ジュニアスクールで、同じクラスにも居たけどその彼の事を、僕は知らなかった。中学に上がる前に、こっちに戻ってしまったけれど、オレの記憶の中には、確かに存在していた。
佐々木翼の一人称は、オレ。運動神経は、クラスでは平均より少し上。
咲紀が幼い頃はどこへ行くにもついて来て、そんな妹が可愛かった。小学校に上がる頃には、しっかり者へと成長・・・それでも、慕ってくれる妹は本当に可愛い。そう感じていた。それが、このきらめきヶ丘に戻ってくる直前までの記憶。この町は、昔小学校に入る前まで、家族で暮らしていた。その後、海外へ親の仕事の都合で引っ越したけど・・・。それまで、仲の良かった子も何人か居た。
そのうちの一人の子との約束。丘の上での再会の約束・・・。
オレは、その子の事が大好きだった。 けれど、今はもう顔も思い出せない・・・。
けれど、坂本誠の記憶が戻って・・・自分の記憶なのか・・・
ゲームのストーリなのか・・・。または、翼の記憶なのか・・・。
最初は、理解するまで混乱した。思い出した内容を書き留めたノートも、もう3冊目が終わる。最初は、彼らのキャラ設定の様な物だったが、最近は思い出した内容やその時の感情等も書いて自分なりに、整理して書いていた・・・。

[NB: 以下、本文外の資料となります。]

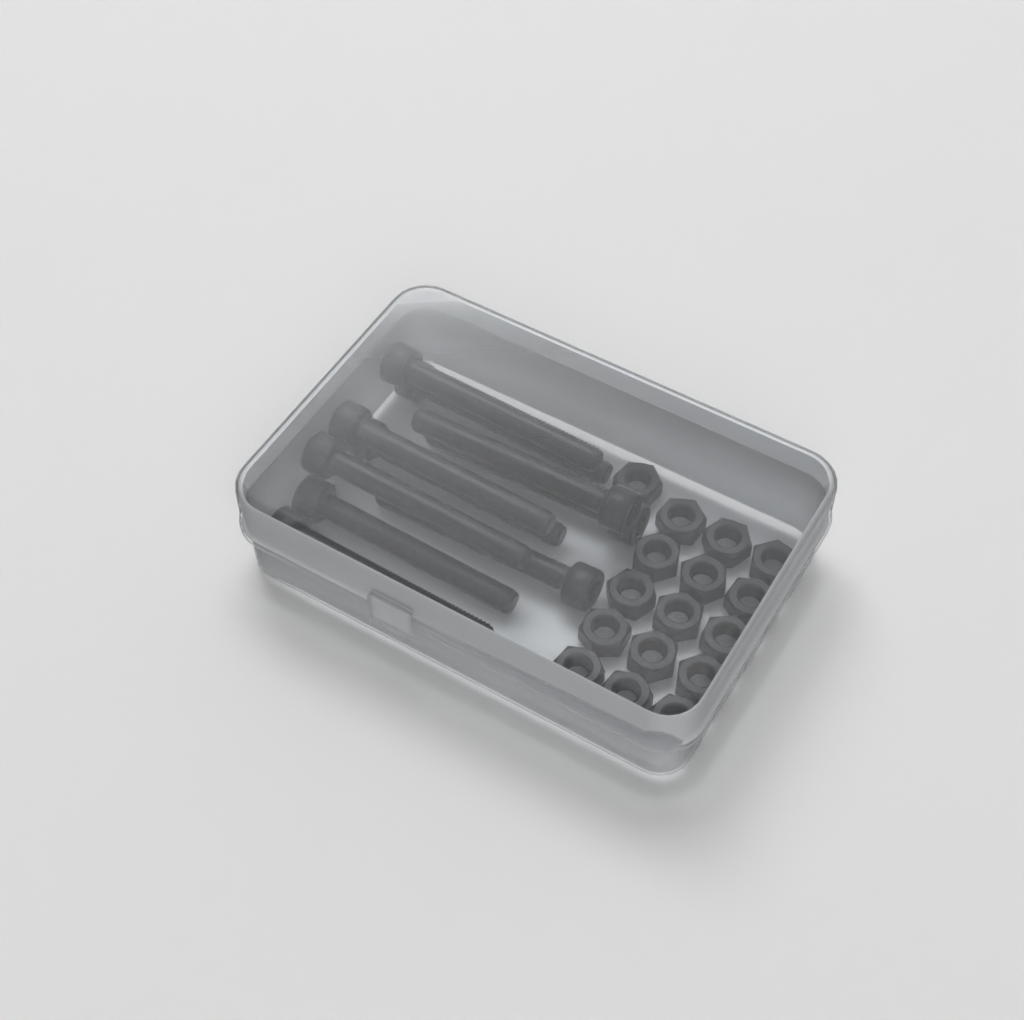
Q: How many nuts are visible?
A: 16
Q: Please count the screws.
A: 10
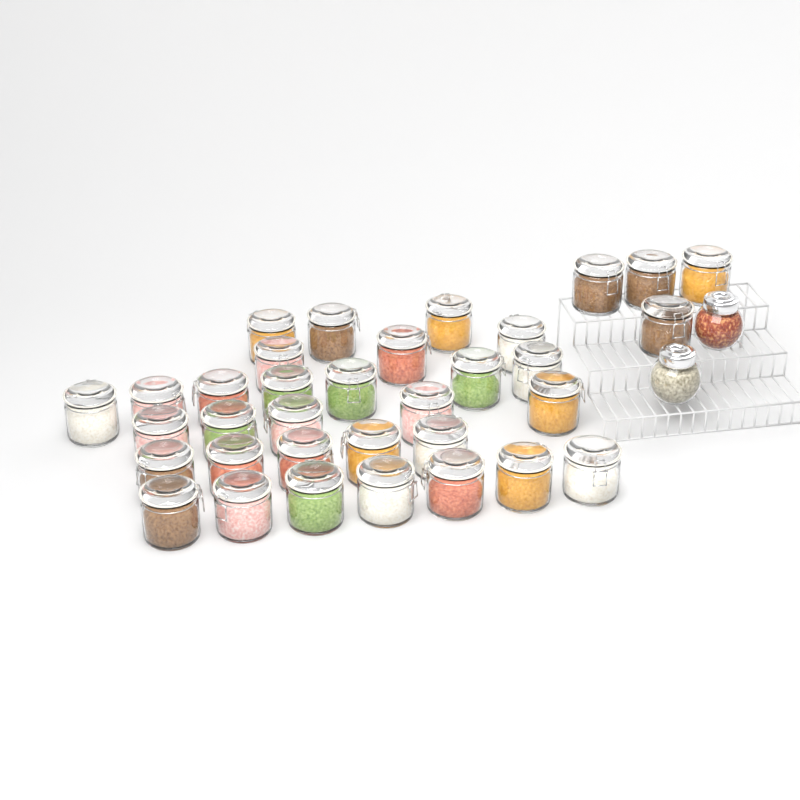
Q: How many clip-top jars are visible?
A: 34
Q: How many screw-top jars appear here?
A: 2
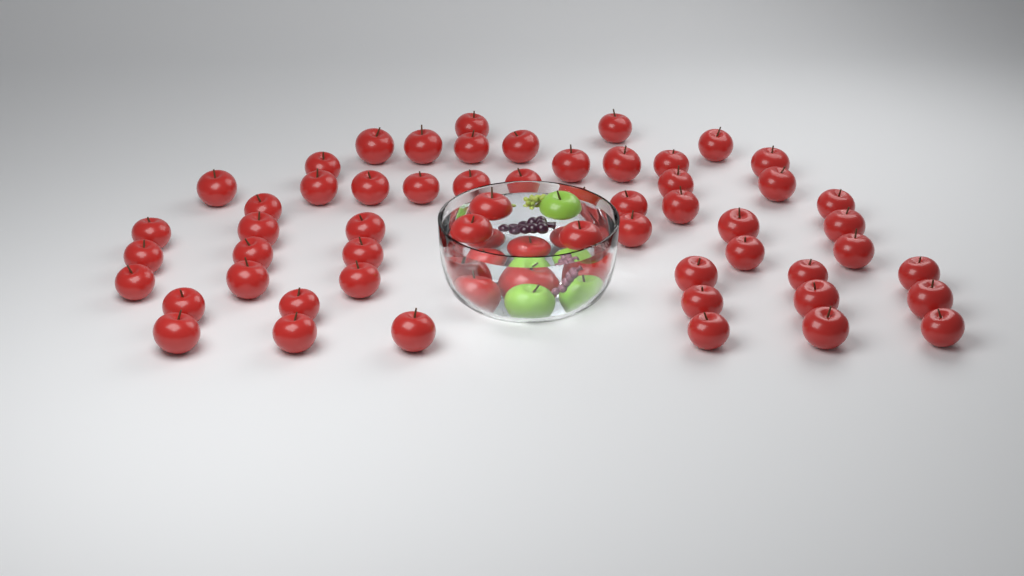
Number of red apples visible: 60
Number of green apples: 3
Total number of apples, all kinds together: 63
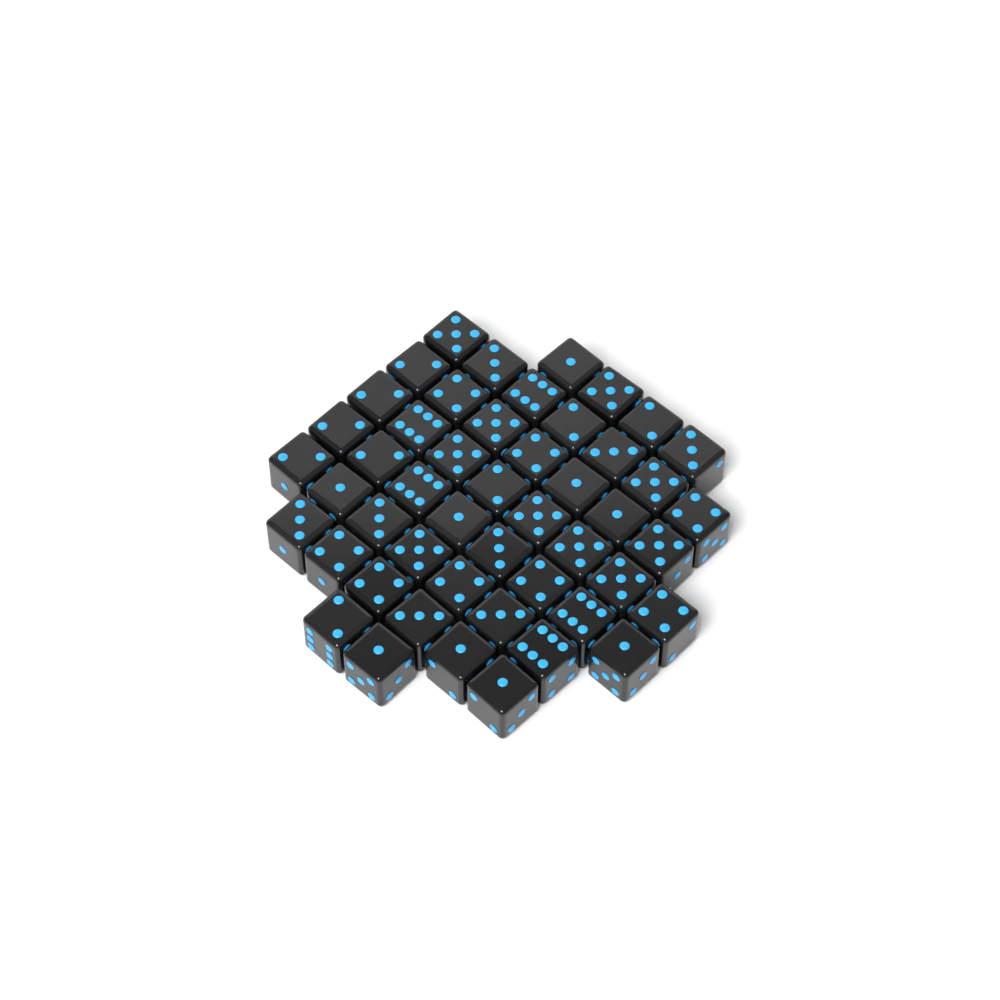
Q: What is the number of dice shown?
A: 49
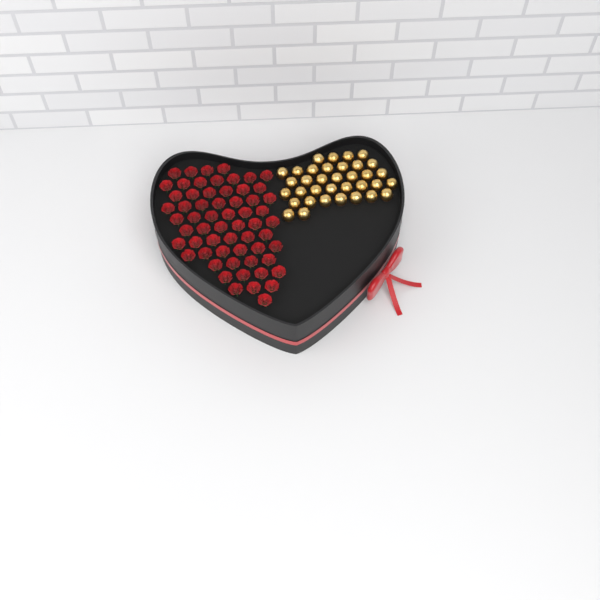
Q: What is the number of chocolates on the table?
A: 35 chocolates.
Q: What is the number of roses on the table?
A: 60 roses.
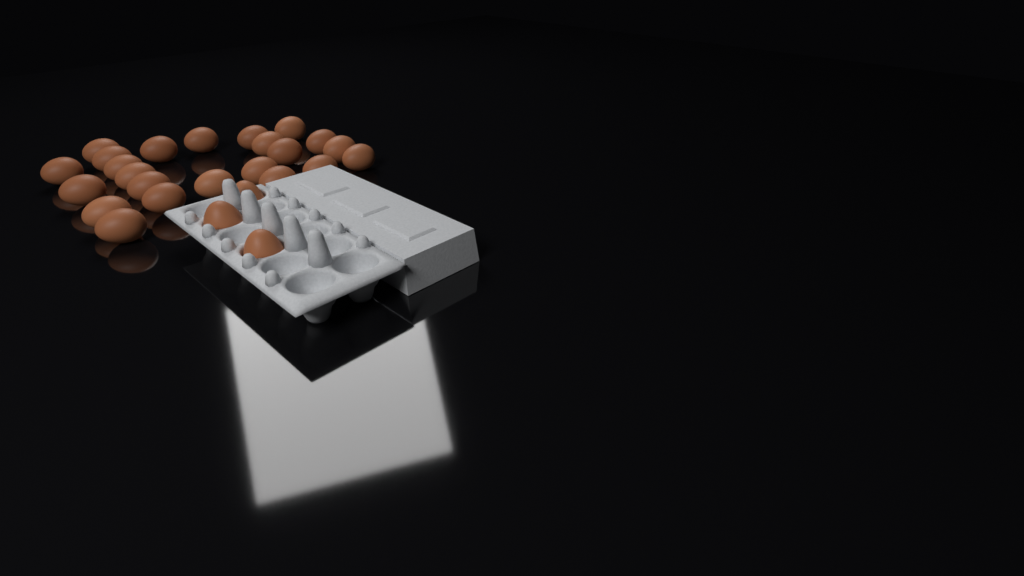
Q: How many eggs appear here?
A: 26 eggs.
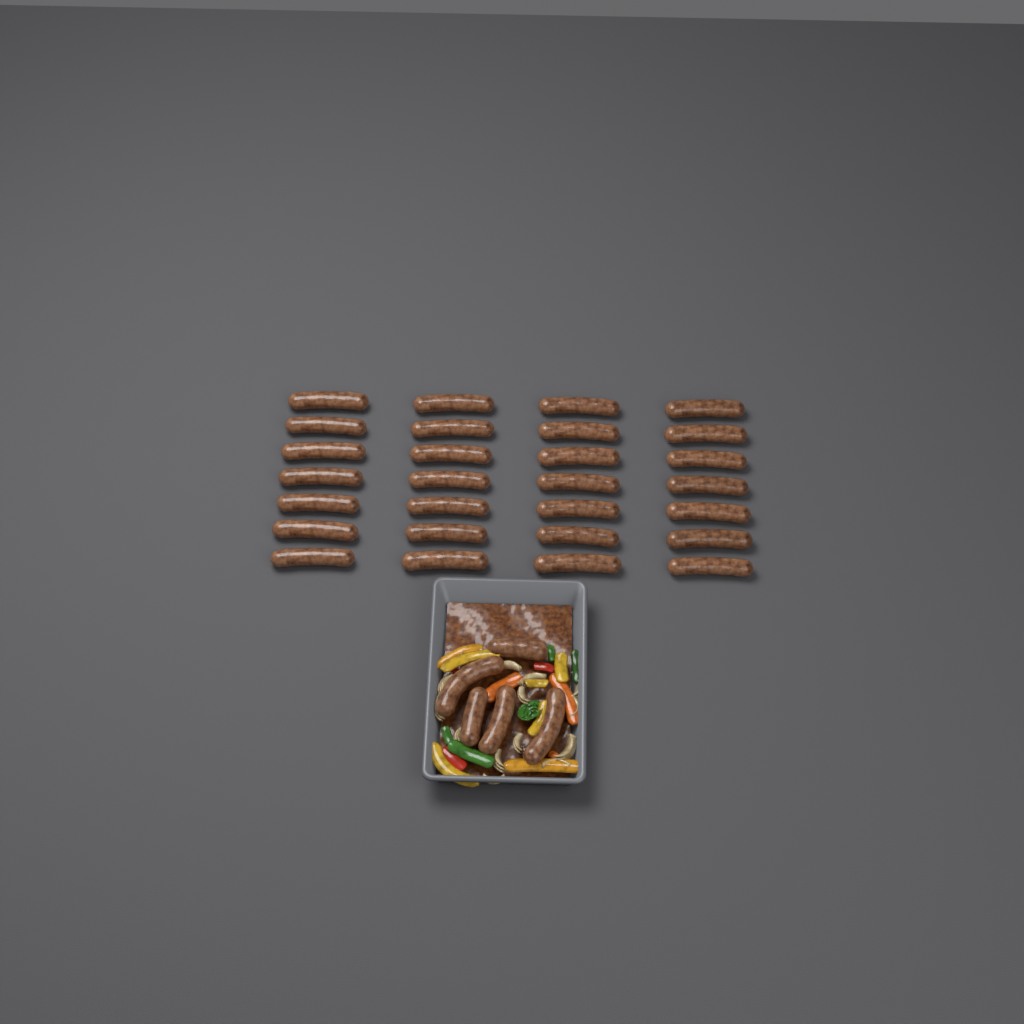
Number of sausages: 33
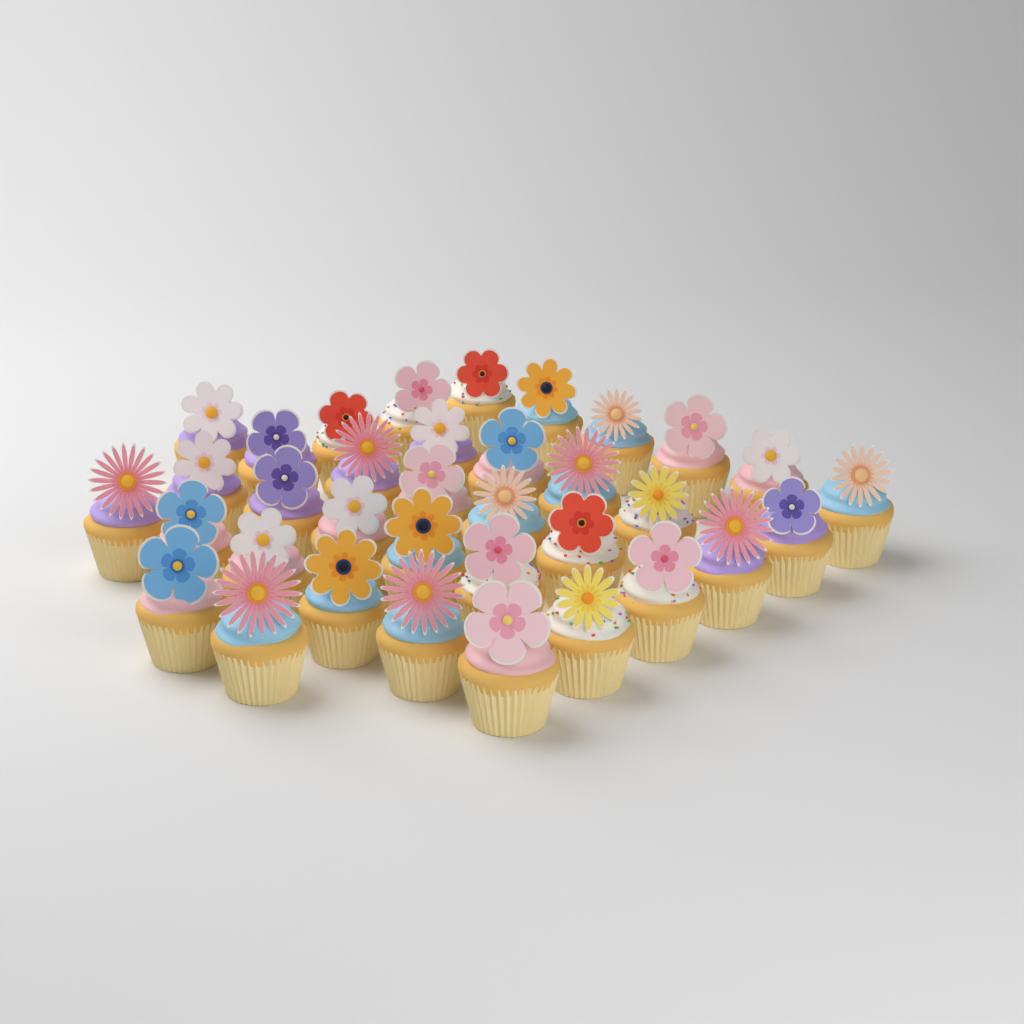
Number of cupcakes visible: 35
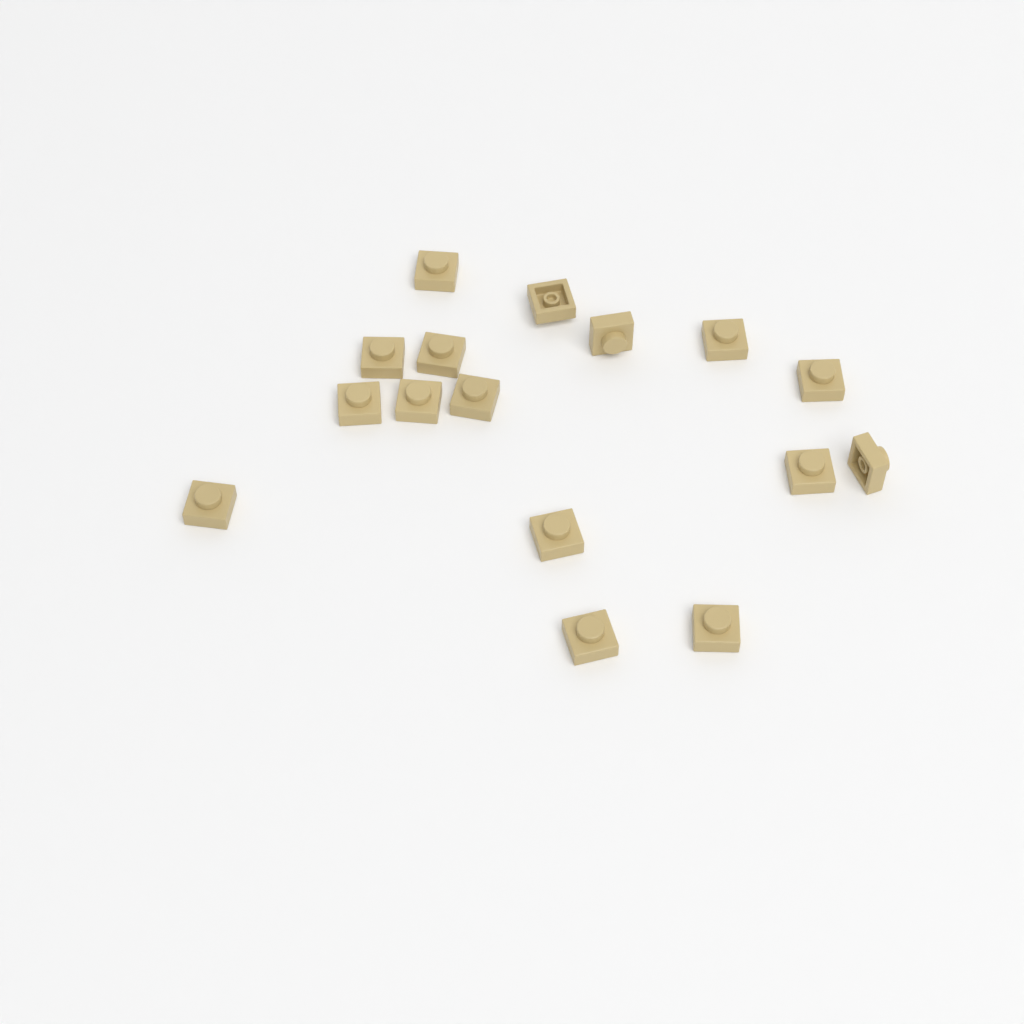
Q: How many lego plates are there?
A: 16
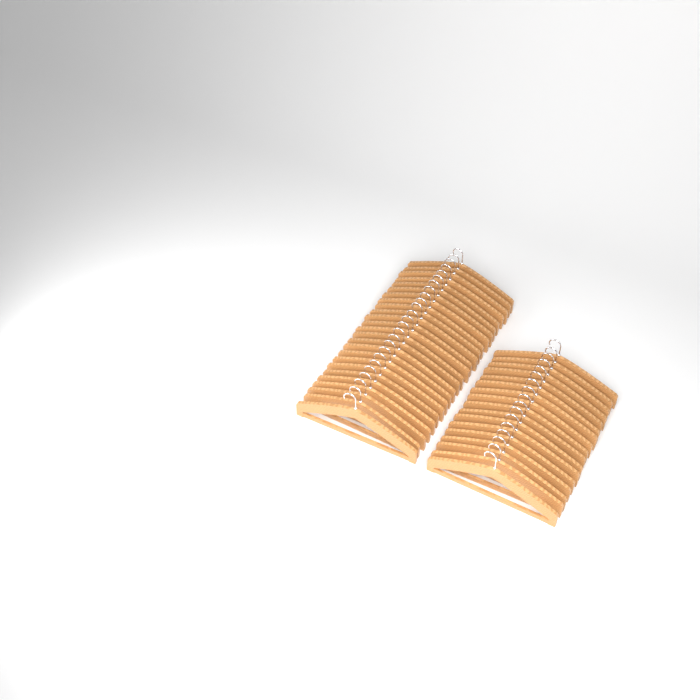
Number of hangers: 42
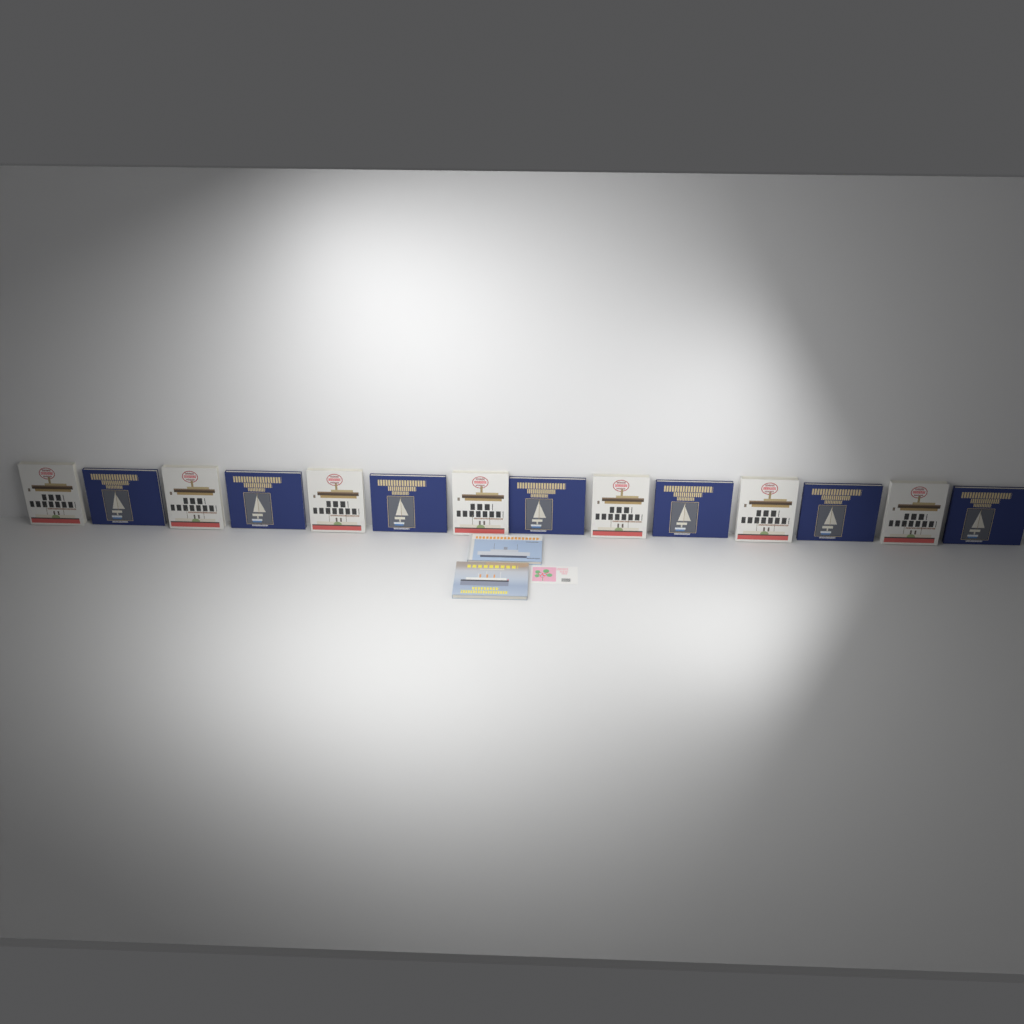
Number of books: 16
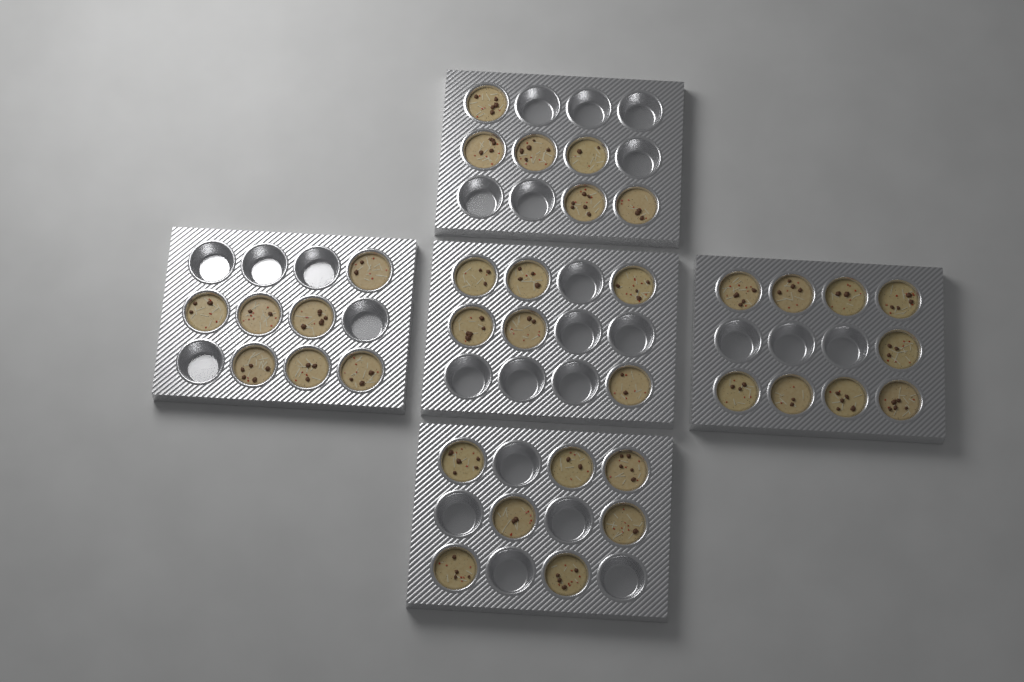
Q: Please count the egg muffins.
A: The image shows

坂本誠の一人称は僕。翼と違って、運動神経はあまり良くない。
そして、この体に誠の記憶が蘇って変わったのは、この運動神経の部分。
誠の記憶の中で、あまり運動した記憶が無い所為なのか翼の体になった今も、動かし方が解らない。けれど、基本能力が違うのか練習したらした分は上達する事が出来る様になった。 あと、帰国子女なのに英語が苦手なのは、確実に僕の記憶の所為なんだと思う・・・。
咲紀が言った「あいつ」も、オレは知って居るが、僕は知らなかったからアルバムとかを見て、この記憶は佐々木翼の時の記憶だったんだと理解した。子供の時代の写真しかアルバムには無かったから、今の姿はオレも僕も想像でしか解らないけど・・・。
そんな「あいつ」と、この夏どうやら久々に会う事になるのだ。